Much of the population of Mexico and Central America — likely over 100 million people (Mexico alone is projected to have a population of 150 million in 2050!) — will be trying to find a place to live that isn’t anywhere near as hot and dry, that has enough fresh water and food to go around. They aren’t going to be looking south.

Now, from a purely moral perspective, if you burn down your neighbor’s house and farm, most people would say you have some obligation to house and feed them. So what should happen if one exceedingly wealthy country is the primary contributor to destroying the entire climate of another (relatively poor) country, which itself contributed only a tiny bit to that climate change? The answer seems straightforward — we do everything possible to help them.

But what will happen in the real world where this process occurs gradually over the coming decades for Mexico and Central America — at the same time United States is dealing with the self-inflicted destruction of its own livable climate?

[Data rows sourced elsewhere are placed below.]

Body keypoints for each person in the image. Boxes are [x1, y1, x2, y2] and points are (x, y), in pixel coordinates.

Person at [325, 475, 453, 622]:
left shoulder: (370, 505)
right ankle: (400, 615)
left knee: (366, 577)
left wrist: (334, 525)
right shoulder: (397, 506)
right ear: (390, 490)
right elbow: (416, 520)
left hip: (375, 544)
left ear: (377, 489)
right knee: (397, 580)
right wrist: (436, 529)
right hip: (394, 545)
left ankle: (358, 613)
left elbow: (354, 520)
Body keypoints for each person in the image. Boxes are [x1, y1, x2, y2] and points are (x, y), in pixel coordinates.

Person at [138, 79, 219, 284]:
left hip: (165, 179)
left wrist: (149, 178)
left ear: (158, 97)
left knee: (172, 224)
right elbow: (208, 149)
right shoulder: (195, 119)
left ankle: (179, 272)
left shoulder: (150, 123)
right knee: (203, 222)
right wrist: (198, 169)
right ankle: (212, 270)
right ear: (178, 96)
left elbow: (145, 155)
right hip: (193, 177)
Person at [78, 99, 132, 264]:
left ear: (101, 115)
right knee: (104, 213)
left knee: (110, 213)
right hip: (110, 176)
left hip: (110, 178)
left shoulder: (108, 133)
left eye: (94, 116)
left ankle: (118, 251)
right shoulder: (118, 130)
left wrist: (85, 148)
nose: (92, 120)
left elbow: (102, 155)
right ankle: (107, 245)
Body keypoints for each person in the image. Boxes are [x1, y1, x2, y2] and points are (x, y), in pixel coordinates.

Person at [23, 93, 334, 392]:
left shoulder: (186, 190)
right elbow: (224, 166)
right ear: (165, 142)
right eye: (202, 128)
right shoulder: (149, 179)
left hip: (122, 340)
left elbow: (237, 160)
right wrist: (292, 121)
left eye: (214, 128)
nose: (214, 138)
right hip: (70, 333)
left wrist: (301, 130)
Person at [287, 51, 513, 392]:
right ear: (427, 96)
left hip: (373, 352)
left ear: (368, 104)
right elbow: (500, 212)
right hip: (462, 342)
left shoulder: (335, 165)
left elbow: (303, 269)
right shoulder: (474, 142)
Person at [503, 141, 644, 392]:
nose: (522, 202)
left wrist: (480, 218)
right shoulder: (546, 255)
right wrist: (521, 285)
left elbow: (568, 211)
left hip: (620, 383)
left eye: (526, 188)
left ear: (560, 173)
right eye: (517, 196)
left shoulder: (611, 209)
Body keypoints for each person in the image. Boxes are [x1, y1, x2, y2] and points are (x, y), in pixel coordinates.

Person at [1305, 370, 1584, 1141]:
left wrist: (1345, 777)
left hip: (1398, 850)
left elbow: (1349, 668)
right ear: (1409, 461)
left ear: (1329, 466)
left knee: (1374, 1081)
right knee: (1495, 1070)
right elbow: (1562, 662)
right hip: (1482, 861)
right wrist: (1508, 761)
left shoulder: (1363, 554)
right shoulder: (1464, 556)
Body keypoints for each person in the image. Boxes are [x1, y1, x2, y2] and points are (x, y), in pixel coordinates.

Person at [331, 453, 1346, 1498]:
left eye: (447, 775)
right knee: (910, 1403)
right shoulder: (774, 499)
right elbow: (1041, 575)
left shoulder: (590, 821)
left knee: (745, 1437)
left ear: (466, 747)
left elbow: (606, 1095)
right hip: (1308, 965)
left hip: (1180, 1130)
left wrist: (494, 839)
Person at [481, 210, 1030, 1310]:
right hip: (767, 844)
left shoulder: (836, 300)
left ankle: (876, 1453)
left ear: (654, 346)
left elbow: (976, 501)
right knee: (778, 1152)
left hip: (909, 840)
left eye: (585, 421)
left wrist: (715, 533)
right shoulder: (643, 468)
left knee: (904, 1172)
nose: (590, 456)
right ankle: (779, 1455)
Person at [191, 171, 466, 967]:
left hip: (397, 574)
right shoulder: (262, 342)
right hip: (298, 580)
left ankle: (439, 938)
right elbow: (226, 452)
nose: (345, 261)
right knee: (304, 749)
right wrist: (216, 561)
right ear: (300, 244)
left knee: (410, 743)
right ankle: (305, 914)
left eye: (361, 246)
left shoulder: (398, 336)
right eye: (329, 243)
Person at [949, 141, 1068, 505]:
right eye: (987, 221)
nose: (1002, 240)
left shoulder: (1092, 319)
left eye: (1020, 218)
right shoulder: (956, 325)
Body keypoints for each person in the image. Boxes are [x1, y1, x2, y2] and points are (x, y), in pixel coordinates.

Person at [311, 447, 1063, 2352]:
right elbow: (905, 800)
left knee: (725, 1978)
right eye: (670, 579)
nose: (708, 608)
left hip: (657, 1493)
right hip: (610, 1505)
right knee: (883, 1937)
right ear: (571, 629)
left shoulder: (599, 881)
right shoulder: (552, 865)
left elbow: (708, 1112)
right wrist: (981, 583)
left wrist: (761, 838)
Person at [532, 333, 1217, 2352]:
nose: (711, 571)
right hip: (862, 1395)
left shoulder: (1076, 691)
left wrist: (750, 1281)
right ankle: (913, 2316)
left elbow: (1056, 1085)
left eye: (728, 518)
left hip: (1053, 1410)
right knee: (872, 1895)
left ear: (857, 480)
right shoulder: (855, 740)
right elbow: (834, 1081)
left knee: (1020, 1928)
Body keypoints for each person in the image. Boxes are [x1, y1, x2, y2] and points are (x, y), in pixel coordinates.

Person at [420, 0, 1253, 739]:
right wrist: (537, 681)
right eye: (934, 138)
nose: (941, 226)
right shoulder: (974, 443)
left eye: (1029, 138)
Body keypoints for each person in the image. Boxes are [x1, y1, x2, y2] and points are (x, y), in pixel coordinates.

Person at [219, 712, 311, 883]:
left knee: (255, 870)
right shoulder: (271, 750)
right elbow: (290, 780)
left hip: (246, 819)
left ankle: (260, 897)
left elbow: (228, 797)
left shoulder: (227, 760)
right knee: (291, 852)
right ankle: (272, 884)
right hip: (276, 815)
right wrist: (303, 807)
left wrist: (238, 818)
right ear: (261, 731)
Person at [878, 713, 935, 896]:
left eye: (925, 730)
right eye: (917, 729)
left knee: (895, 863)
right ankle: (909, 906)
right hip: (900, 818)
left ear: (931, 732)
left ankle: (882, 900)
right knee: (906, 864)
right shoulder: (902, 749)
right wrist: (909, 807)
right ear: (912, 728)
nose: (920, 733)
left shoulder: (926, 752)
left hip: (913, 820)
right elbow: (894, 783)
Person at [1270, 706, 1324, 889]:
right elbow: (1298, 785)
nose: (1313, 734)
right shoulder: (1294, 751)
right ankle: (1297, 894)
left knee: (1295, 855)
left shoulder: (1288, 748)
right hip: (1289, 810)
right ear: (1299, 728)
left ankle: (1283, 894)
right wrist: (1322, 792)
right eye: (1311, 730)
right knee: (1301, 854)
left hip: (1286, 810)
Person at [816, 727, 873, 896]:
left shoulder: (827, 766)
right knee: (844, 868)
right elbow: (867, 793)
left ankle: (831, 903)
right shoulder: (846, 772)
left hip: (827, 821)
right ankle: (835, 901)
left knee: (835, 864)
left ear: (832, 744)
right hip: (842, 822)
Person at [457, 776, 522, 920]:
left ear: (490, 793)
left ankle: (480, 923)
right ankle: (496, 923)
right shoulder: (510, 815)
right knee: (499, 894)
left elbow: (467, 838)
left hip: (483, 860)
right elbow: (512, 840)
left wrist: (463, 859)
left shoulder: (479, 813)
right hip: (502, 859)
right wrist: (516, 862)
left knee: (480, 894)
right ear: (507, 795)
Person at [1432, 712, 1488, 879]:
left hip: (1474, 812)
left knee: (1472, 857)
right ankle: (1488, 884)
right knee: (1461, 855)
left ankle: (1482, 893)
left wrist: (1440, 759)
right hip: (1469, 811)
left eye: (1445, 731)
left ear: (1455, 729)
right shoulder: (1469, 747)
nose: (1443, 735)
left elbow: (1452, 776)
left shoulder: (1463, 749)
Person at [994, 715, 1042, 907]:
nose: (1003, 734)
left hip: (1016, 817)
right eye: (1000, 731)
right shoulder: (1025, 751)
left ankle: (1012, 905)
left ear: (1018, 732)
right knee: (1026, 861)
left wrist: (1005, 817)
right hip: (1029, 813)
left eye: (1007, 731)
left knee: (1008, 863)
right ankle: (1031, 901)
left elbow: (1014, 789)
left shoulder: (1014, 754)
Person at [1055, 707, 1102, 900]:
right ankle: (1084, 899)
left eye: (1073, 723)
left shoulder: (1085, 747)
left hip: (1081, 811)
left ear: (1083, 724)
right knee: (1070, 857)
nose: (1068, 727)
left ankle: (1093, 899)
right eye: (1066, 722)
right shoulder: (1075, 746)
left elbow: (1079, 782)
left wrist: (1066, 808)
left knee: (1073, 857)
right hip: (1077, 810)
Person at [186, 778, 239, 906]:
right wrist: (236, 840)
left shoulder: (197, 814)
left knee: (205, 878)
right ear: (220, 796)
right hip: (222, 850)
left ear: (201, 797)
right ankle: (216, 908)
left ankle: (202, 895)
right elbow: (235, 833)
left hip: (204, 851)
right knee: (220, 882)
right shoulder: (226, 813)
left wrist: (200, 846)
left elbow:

The situation will be a humanitarian and security disaster of almost unimaginable dimensions compared to the current refugee crisis. As Femia and colleague Caitlin Werrell told Climate Progress, “If we worry about the security implications of refugee and migration flows in the future, we need to think about the problem in terms of prevention. Preventive security.”

It’s time to listen to the world’s top scientists and move quickly toward the supercheap path of avoiding climate catastrophe in the first place.